Calculable objects are the ones that can be manipulated during calculations. The main methods are calculate_next_step() and expand_and_reduce_next_step().
This is basically the case of all simple calculus objects (like Values, Items, Products etc.) but not the case of composed calculus objects (like Equations : you can not calculate an Equation, even if you can calculate each of its members separately).
Fields | Methods (provided) | Methods (must be reimplemented) |
---|---|---|
substitute() | calculate_next_step() | |
__iter__() | expand_and_reduce_next_step() | |
__next__() | get_iteration_list() | |
__len__() | ||
multiply_symbol_is_required() | ||
requires_brackets() | ||
requires_inner_brackets() | ||
is_displ_as_a_single_1() | ||
is_displ_as_a_single_0() | ||
is_displ_as_a_single_neutral() | ||
is_displ_as_a_single_minus_1() | ||
is_displ_as_a_single_int() | ||
is_displ_as_a_single_numeric_Item() |
calculate_next_step() will determine what is the next object during steps of numeric calculation.
For instance, if the expression is this Product : (2×3 - 5)×(7 + 3), calculate_next_step() should return this Product : (6 - 5)×10. If nothing can be calculated, then calculate_next_step() will return None.
expand_and_reduce_next_step() will determine the next object in the steps of expansion and reduction of literal expressions. For instance, if the expression is 3x(8x - 3) it will return 3x×8x + 3x×(-3). If nothing can be expanded neither reduced, it will return None.
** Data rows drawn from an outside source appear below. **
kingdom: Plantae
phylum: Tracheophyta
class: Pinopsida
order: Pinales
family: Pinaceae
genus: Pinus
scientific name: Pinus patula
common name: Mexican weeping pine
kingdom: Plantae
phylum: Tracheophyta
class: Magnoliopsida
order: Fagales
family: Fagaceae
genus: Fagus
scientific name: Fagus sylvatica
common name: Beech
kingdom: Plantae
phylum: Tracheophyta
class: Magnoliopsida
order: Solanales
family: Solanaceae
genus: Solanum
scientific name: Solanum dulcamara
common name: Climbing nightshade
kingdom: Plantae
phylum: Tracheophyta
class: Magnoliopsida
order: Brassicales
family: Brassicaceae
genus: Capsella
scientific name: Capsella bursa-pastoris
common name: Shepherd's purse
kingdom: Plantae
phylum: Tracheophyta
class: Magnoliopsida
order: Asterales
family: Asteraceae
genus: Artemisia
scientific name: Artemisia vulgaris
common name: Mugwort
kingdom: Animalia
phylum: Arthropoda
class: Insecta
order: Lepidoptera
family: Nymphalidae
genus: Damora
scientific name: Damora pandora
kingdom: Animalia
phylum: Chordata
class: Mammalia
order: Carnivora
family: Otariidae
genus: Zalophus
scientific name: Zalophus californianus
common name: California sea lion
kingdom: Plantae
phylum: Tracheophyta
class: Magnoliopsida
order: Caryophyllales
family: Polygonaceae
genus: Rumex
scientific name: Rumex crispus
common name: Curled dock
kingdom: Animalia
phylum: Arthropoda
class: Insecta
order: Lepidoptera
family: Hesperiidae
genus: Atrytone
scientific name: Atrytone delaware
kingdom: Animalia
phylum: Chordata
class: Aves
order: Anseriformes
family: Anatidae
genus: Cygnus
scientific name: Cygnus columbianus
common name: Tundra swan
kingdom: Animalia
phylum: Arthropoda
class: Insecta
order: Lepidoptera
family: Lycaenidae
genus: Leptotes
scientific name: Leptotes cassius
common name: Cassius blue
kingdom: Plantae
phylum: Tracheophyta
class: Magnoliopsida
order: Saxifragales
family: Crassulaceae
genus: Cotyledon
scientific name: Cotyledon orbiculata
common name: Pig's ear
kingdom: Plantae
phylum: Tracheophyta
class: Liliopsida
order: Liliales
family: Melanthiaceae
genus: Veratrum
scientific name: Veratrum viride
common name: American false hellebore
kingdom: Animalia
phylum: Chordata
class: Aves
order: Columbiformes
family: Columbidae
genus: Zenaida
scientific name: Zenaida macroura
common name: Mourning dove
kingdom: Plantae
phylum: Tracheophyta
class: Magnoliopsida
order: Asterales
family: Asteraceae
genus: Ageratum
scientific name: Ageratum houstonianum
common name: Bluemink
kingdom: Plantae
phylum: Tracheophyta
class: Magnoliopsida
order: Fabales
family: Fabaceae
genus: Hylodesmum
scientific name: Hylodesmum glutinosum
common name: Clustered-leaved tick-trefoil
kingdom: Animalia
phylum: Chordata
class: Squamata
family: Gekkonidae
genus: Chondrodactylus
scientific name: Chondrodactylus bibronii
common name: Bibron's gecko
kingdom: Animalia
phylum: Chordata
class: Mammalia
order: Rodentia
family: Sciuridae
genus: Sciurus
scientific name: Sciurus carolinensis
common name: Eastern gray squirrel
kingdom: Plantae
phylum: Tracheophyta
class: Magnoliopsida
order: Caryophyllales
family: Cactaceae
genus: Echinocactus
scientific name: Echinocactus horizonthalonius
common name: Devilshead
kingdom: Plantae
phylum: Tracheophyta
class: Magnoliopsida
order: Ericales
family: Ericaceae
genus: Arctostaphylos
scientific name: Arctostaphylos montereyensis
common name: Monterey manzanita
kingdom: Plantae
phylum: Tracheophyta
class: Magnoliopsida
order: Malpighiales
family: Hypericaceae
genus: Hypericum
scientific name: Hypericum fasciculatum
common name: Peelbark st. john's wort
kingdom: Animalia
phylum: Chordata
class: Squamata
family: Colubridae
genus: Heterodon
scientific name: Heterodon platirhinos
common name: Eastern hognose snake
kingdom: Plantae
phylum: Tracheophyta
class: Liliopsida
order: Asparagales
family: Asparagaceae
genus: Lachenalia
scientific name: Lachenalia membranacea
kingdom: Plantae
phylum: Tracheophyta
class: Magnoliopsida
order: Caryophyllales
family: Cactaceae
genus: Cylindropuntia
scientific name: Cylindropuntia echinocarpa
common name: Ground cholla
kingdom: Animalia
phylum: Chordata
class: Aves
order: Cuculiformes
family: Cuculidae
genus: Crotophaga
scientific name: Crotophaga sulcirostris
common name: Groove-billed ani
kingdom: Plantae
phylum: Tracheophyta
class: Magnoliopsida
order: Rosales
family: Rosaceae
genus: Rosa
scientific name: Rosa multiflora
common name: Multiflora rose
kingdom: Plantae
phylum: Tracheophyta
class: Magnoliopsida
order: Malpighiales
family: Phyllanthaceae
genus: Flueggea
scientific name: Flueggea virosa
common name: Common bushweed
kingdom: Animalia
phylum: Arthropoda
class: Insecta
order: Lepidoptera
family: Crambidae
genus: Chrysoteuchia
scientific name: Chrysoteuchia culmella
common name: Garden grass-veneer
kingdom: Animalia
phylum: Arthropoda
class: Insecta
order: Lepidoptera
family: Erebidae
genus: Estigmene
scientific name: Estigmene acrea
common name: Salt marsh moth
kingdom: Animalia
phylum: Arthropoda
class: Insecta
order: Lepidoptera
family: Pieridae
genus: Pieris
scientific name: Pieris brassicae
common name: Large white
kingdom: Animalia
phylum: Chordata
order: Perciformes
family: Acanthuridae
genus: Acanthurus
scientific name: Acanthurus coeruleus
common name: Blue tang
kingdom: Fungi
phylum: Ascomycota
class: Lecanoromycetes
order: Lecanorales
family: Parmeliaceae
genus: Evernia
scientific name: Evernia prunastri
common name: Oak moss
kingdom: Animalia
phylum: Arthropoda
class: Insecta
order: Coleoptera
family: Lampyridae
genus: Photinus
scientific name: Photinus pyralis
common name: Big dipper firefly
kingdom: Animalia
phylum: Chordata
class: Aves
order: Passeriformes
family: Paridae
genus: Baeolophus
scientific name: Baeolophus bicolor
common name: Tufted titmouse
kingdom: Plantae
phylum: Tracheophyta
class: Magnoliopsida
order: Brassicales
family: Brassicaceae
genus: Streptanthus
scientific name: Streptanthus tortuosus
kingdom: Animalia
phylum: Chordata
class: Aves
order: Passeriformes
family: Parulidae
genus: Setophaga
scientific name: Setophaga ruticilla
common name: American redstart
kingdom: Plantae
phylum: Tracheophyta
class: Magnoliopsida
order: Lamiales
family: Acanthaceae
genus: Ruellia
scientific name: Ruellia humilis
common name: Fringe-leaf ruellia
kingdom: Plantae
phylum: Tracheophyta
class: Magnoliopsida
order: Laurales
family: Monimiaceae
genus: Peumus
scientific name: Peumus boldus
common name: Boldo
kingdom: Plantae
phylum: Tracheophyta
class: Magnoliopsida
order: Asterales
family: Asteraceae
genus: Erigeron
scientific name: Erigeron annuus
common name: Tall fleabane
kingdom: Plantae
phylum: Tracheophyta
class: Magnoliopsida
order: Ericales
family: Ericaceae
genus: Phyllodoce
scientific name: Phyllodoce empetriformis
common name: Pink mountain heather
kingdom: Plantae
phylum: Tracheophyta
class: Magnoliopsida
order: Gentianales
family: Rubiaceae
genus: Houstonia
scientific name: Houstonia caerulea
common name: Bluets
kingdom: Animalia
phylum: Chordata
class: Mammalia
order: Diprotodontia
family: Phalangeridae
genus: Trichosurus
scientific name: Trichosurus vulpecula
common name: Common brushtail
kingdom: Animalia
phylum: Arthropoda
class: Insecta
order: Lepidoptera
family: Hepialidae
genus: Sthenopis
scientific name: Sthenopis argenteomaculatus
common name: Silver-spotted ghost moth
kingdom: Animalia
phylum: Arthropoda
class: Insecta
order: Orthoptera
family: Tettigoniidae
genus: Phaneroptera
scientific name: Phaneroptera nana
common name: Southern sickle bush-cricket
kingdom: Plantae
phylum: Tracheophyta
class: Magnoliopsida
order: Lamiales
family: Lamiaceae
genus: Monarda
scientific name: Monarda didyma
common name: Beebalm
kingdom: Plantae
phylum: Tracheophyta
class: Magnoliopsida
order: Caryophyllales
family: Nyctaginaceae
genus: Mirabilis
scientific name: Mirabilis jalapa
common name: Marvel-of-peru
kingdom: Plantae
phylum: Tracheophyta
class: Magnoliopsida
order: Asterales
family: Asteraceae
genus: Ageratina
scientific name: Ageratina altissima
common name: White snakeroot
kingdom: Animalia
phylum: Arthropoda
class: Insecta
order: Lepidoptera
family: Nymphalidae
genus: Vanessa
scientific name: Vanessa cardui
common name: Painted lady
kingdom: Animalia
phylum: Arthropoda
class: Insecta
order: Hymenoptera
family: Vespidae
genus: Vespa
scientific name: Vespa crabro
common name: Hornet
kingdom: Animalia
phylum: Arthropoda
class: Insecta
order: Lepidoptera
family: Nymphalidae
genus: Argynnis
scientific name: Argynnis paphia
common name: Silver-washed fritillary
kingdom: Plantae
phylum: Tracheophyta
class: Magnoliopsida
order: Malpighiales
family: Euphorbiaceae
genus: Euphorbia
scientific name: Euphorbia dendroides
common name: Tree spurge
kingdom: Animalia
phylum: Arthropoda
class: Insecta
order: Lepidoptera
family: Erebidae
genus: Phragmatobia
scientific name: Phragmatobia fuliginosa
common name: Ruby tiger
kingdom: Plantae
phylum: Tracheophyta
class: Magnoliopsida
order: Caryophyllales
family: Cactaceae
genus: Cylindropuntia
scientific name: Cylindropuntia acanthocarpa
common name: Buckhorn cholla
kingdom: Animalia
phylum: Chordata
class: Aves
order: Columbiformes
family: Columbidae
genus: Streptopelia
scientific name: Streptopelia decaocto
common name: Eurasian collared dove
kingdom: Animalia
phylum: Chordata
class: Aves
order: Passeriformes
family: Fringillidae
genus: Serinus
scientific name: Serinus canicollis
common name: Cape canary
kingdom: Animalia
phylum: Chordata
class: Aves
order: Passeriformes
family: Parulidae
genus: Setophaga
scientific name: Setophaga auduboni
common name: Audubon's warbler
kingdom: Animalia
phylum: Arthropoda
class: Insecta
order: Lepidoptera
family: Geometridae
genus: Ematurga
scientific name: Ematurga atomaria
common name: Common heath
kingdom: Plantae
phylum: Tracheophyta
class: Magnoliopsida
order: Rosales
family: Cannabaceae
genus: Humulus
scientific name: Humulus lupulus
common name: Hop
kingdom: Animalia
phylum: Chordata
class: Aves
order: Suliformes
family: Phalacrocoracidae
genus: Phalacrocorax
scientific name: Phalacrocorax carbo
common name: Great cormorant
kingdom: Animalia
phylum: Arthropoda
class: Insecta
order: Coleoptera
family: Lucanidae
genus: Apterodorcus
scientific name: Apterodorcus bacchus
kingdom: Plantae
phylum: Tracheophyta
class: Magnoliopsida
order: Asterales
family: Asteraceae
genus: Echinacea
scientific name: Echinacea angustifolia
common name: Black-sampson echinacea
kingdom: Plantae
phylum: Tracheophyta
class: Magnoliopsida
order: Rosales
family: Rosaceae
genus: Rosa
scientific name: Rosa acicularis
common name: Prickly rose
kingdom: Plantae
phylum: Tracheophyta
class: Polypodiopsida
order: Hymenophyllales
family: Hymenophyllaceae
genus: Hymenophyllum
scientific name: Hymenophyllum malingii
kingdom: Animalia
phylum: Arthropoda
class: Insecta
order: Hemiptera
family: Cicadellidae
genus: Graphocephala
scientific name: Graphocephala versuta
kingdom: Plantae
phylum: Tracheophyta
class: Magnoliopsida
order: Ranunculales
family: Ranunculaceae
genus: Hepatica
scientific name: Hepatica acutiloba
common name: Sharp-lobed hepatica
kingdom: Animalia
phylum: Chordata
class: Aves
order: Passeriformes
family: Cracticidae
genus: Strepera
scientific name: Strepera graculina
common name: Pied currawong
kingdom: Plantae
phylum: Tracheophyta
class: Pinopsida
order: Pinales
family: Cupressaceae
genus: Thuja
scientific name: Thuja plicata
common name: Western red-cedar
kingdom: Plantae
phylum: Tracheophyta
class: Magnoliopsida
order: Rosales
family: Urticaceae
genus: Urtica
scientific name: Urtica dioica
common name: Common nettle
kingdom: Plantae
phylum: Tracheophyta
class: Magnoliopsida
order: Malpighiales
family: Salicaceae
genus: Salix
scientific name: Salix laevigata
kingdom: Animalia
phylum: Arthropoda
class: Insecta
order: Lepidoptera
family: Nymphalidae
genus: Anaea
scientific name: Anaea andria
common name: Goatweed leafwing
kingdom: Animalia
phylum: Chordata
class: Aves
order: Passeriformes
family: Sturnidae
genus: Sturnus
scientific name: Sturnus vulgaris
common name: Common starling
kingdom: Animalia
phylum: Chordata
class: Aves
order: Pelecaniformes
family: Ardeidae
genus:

substitute()'s role is to properly replace literal Values by numeric ones. The match is done using a dictionnary in argument. It is only reimplemented in Value, which will actually do the substitution. The Calculable.substitute() will only call recursively substitute() on each element of the object. At last, Value.substitute() will do the job. There's a substitute() method in SubstitutableEquality also, which acts in the same way as Calculable.substitute(). (Maybe it is possible to create a Substitutable class which would gather everything related to substitution and then use multiple heritage possibilities to give these methods to all classes that need them)
get_iteration_list() will help the __iter__() and __next__() methods to work properly. Calculables contain one or several elements and it is practical to be able to iter over them. __len__() will tell how many elements there are. (Actually I do think there may be a way to unify all this and to have a way to avoid to redefine these methods by giving all calculus objects a _element field which would be of length 1 for Item and Value...)
multiply_symbol_is_required(), requires_brackets() and requires_inner_brackets() are necessary to be able to display an expression correctly.
The is_displ_as_a_single_*() methods are there to check if an object is not just a single 1 (or anything else) embedded in another objet. For instance, if we have a Product of (Product containing a single Item 1) by Item x ; we should display x and not 1x ; so the method is_displ_as_a_single_1() will help to check that 'Product containing a single Item 1' is actually displayable as a single 1 (and in this case does not have to be displayed).